The two major party candidates for president, Democrat Barack Obama and Republican John McCain, will not appear on the election ballot in Texas this year.
That is, of course, unless Texas ignores the clear violation of the law by both parties. The relevant section of the Texas code can be found here.
Texas, with 34 electoral college votes, is a dependable Republican state and is crucial to McCain's chances to be elected president. (This may be embarrassing for Obama but it is not nearly so consequential.)
Libertarian candidate Bob Barr is the only presidential candidate whose name will be on Texas ballot this year, according to the Texas secretary of state. His was the only campaign that fully complied with the law by submitting a sufficient number of petition signatures by the statutory filing deadline.
Richard Winger reports in Ballot Access News:
Since the major parties do not even obey their own rules (Democrats, for example, seated the Florida and Michigan delegations at this year's convention even though both states ostentatiously flouted the party's rules about holding early primaries), they will probably find some compliant judge to allow their candidates on the ballot.
Section 192.031 of the Texas election code says that political parties must certify their presidential and vice-presidential candidates for the November ballot no later than 70 days before the general election. It says, “A political party is entitled to have the names of its nominees for president and vice-president placed on the ballot if before 5 p.m. of the 70th day before presidential election day, the party’s state chair signs and delivers to the secretary of state a written certification of the name’s of the party’s nominees for president and vice-president.”

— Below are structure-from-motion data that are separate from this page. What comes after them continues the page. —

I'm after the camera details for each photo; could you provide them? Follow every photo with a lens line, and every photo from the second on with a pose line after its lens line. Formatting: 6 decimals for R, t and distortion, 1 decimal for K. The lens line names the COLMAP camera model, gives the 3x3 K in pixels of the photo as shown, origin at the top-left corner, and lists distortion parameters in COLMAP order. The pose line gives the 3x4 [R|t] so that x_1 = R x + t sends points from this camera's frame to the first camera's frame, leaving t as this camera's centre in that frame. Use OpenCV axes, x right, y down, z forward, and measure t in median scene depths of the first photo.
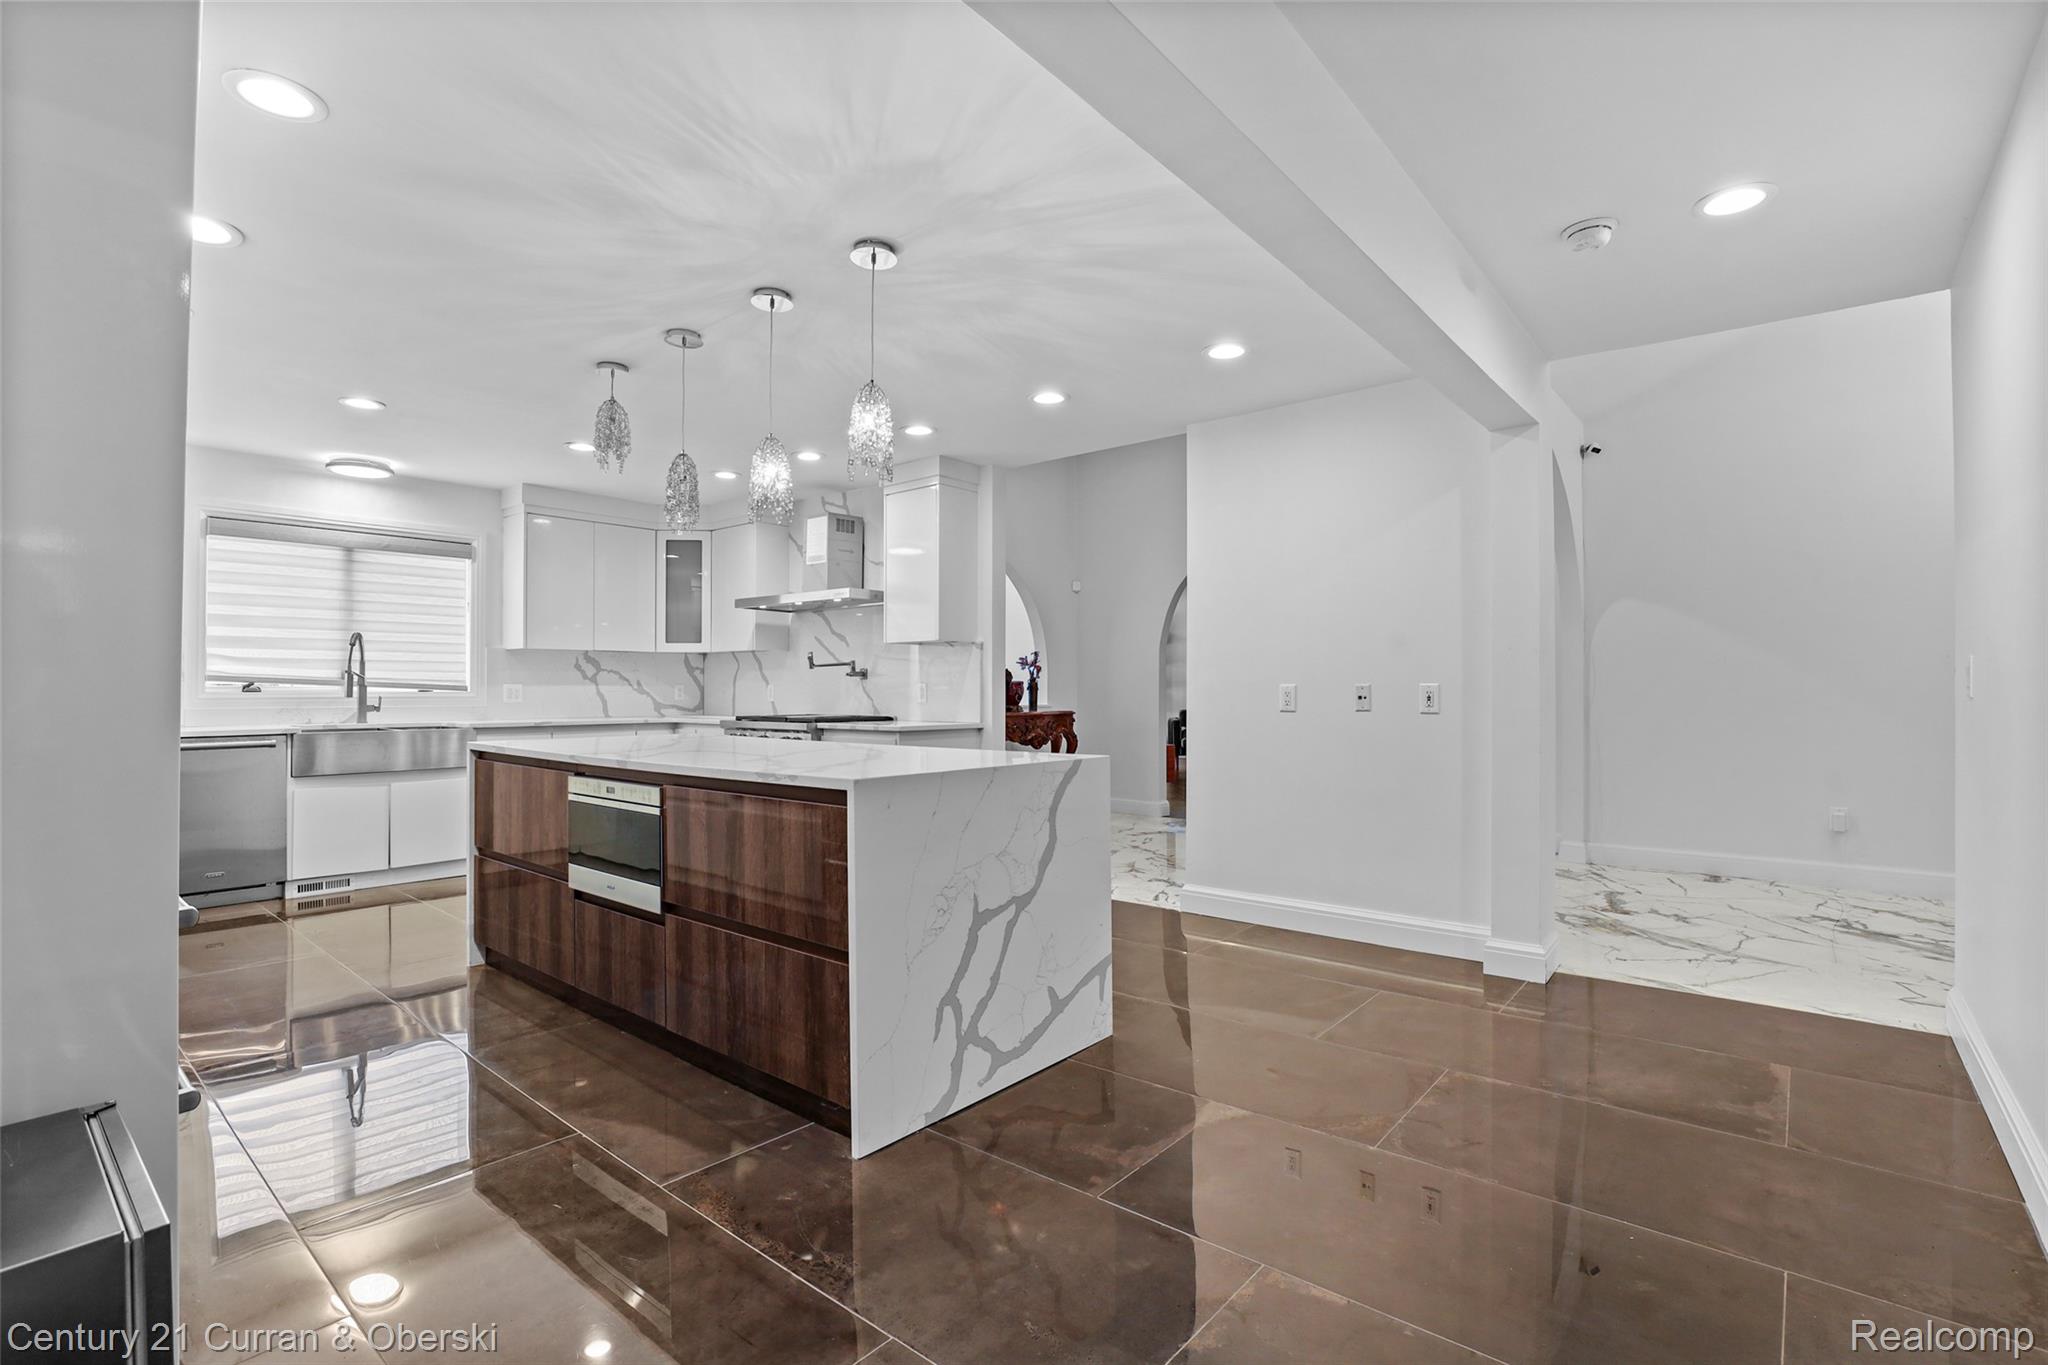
lens RADIAL K [[950.1, 0, 1025.3], [0, 950.1, 677.3], [0, 0, 1]] dist [-0.020445, 0.003257]
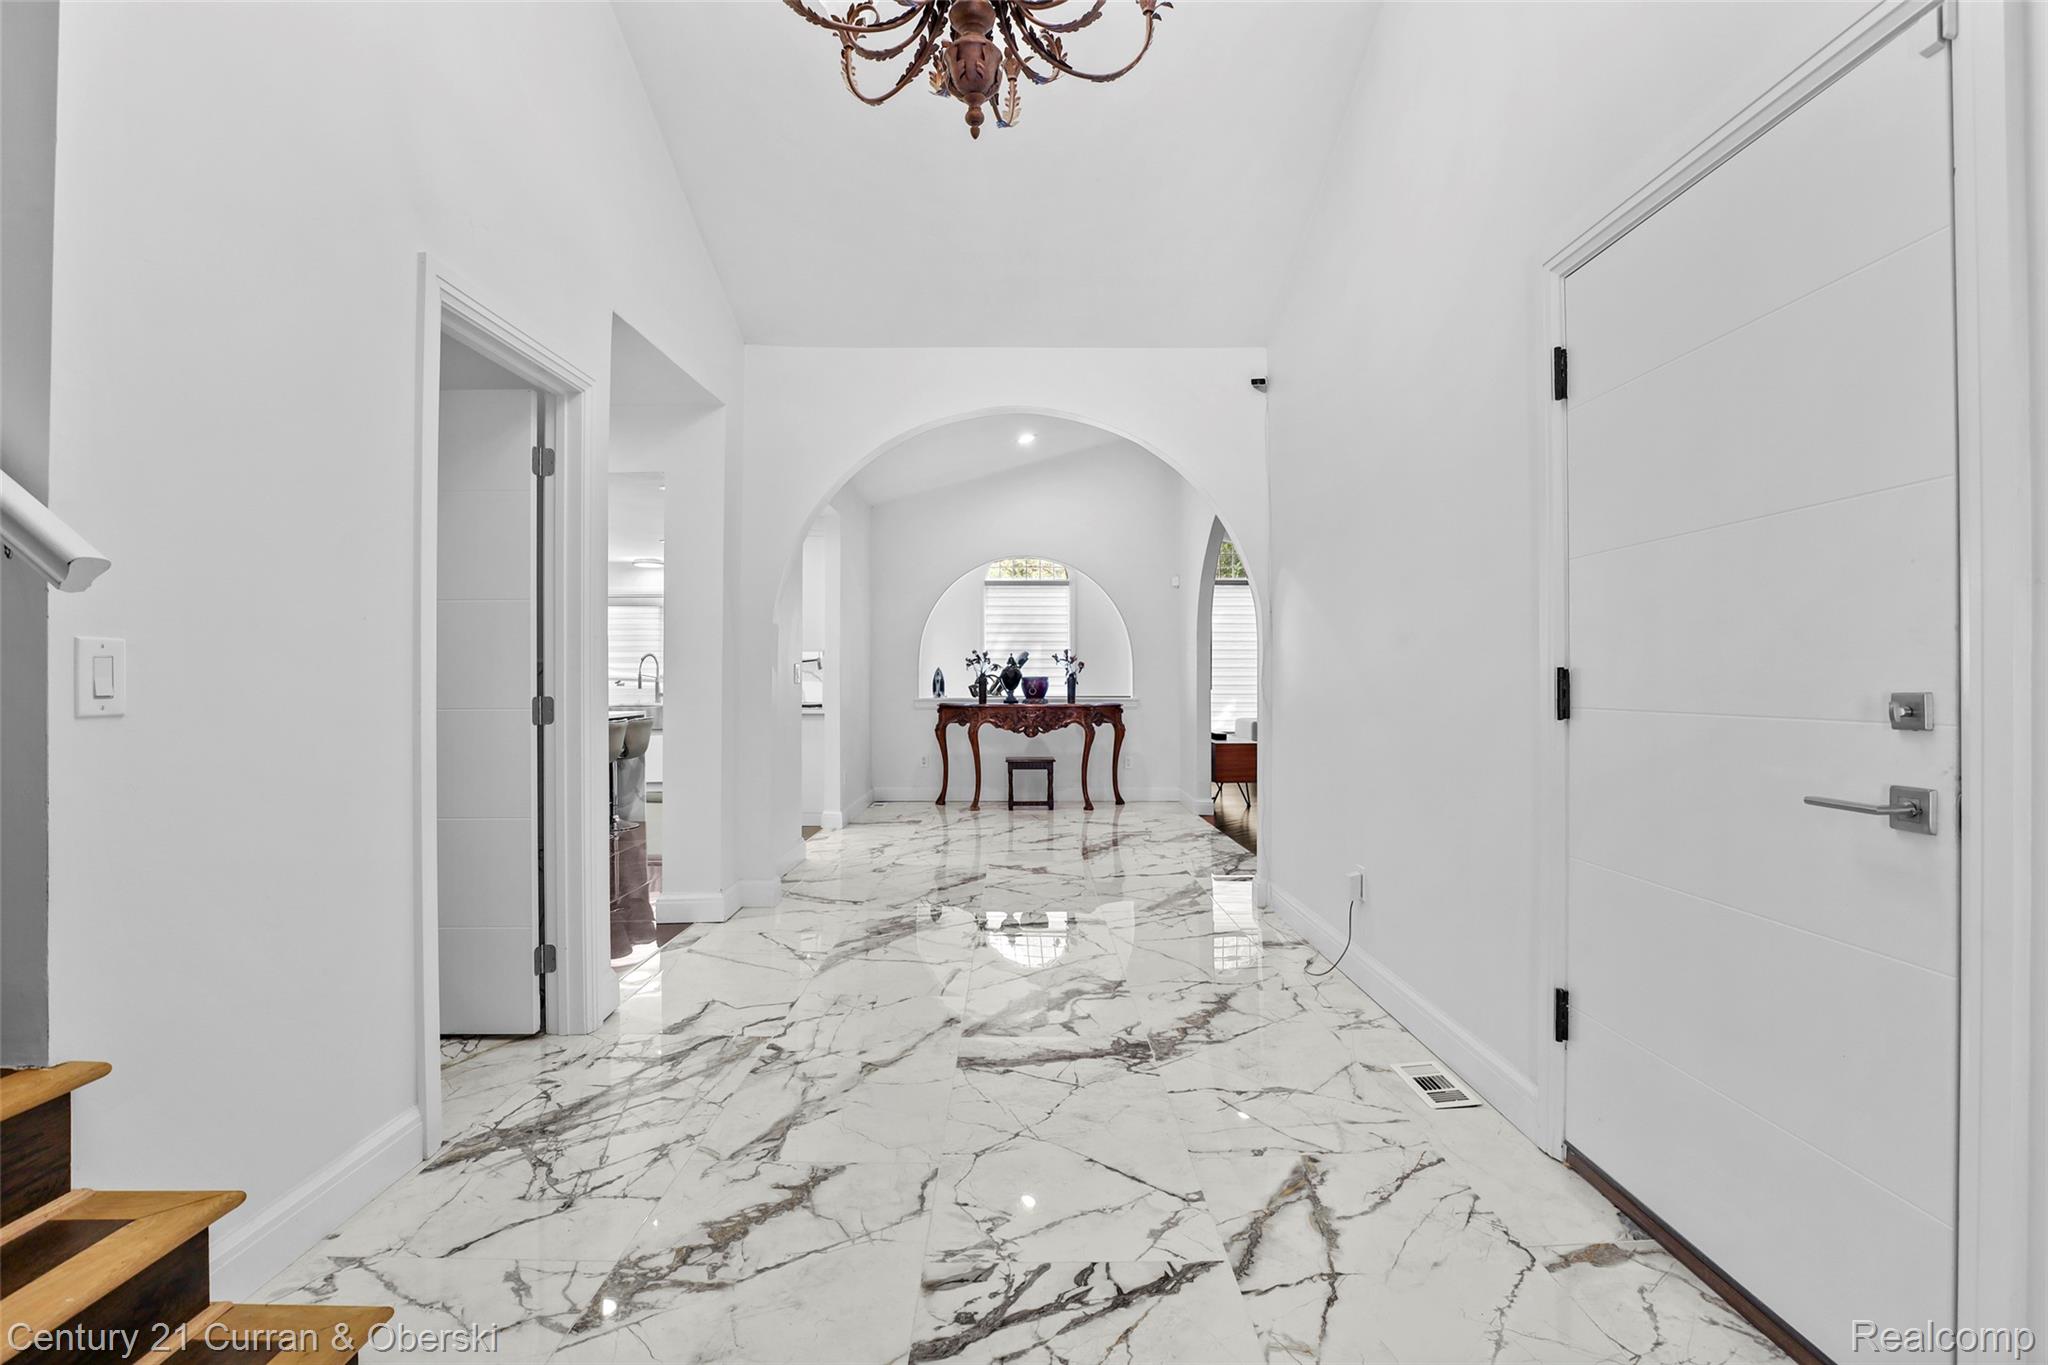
lens RADIAL K [[950.1, 0, 1024.2], [0, 950.1, 686.3], [0, 0, 1]] dist [-0.020445, 0.003257]
pose [[0.648965, 0.001963, -0.760816, 1.139838], [0.014022, 0.999796, 0.014540, -0.000698], [0.760689, -0.020104, 0.648805, 0.350250]]
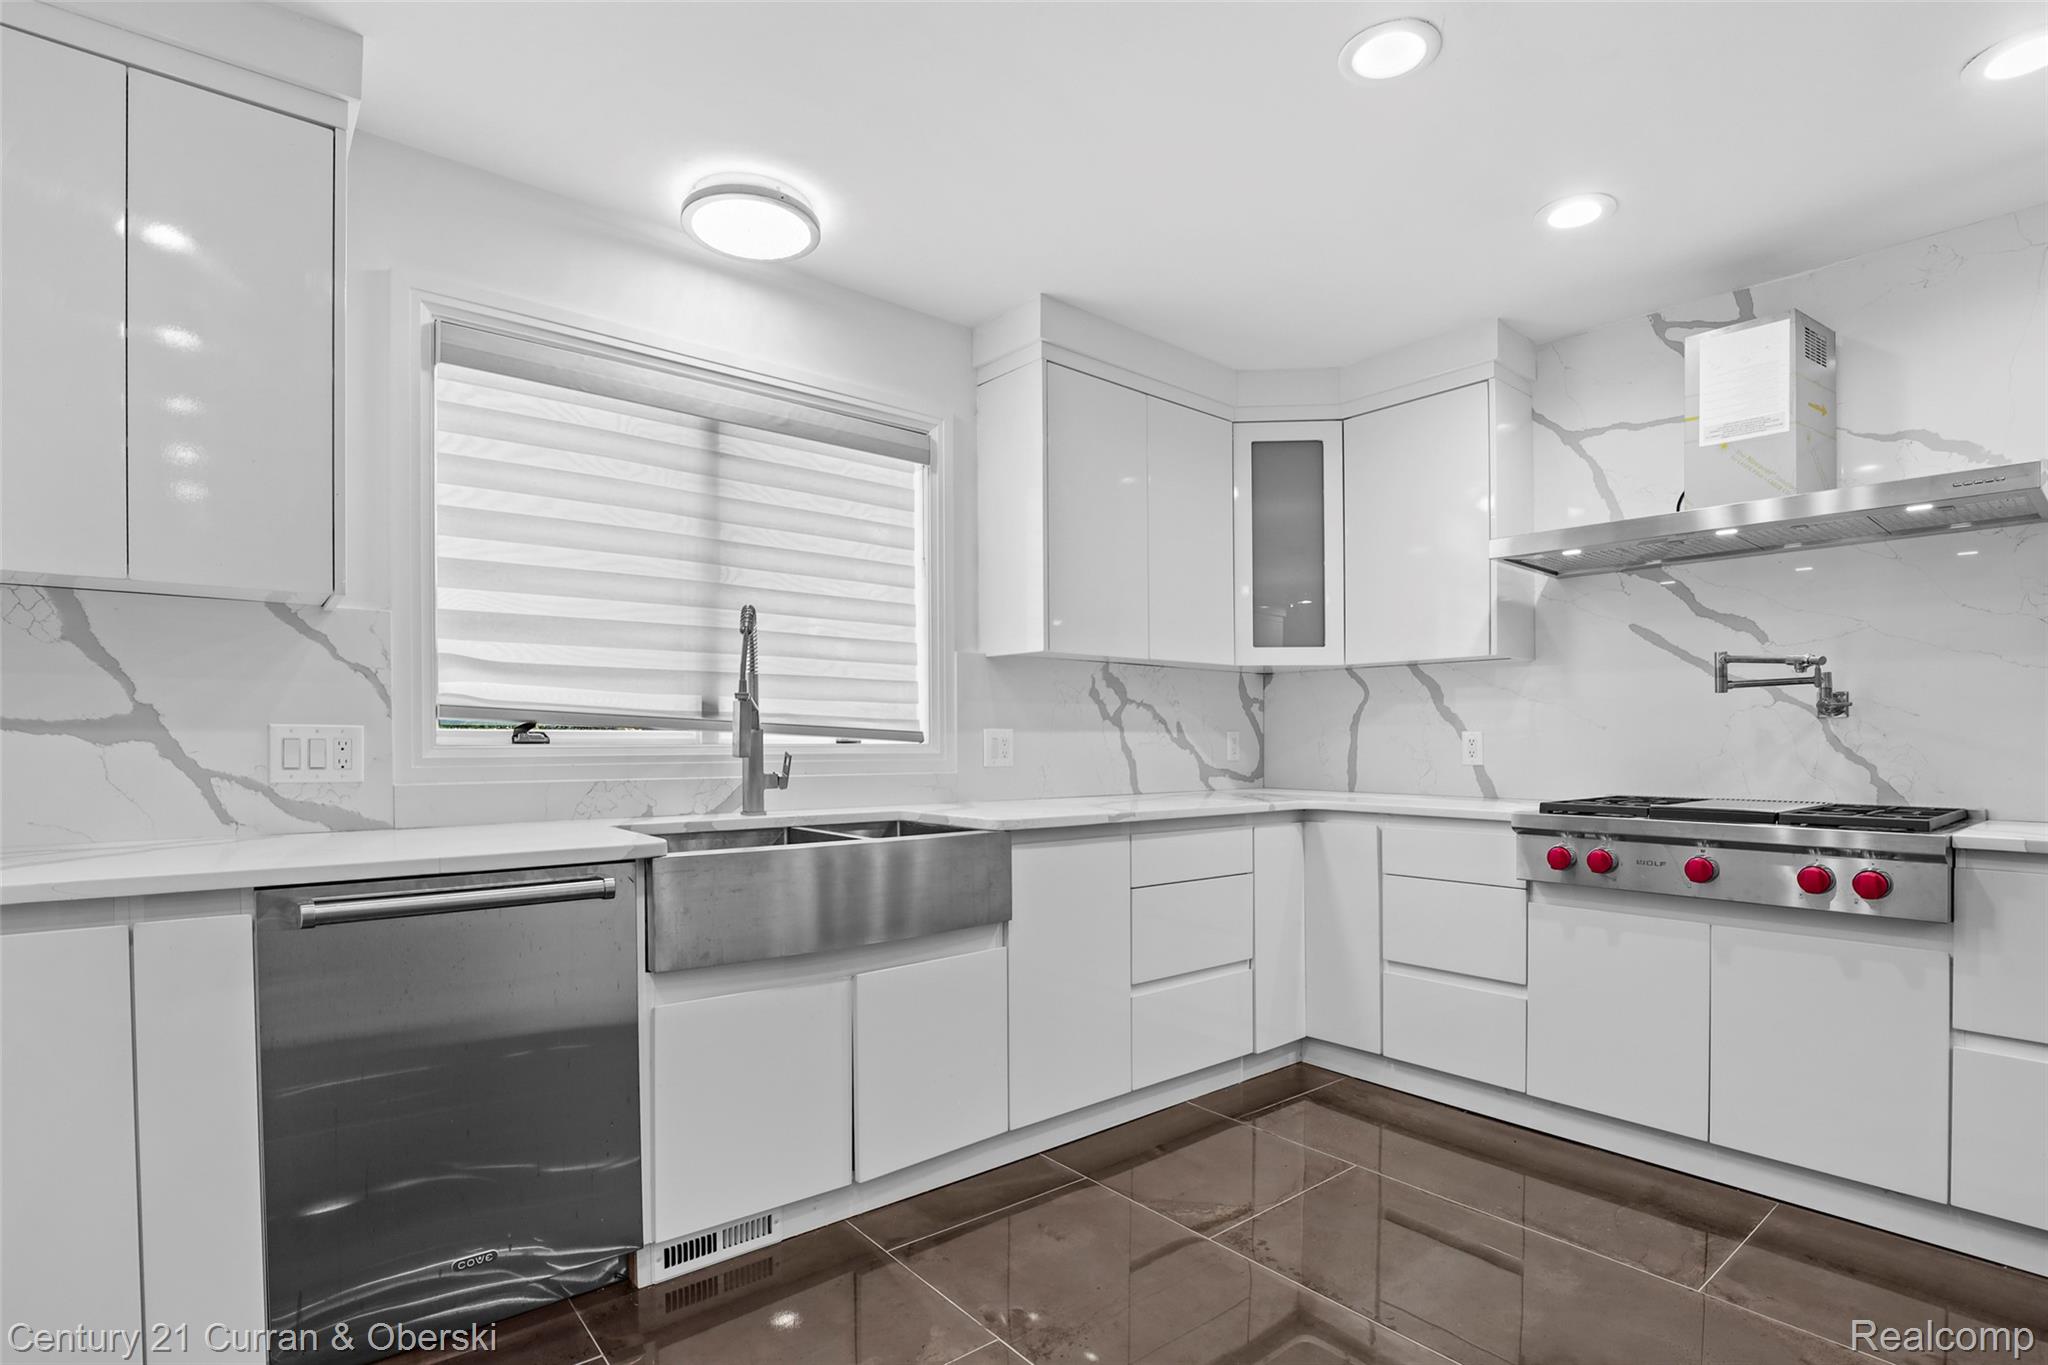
lens RADIAL K [[989.2, 0, 1029.1], [0, 989.2, 759.7], [0, 0, 1]] dist [-0.026387, -0.000226]
pose [[0.985313, 0.006457, -0.170635, -0.496916], [-0.000981, 0.999482, 0.032157, 0.007916], [0.170754, -0.031517, 0.984809, 0.565727]]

This year, that deadline is August 26. UPDATE: At 2:30 pm Texas time, August 27, Kim Kizer of the Texas Secretary of State’s elections division says neither major party’s certification has been received in the Elections Division. The Executive Office of the Secretary of State refers all questions back to the Elections Division.
This year, neither the Democratic Party nor the Republican Party obeyed this law. See this link to the Secretary of State’s web page showing a blank for the Republicans and Democrats for president. It does show Bob Barr on the ballot; scroll down a little bit. If the Republicans have indeed filed, one wonders who they listed for vice-president, and why their filing is missing from the state web page.
Of course, when a minor party misses a deadline like this, the Democrats and Republicans insist on strict adherence to the law. Republicans and Democrats write the laws, then maneuver themselves into exemption; all others must obey.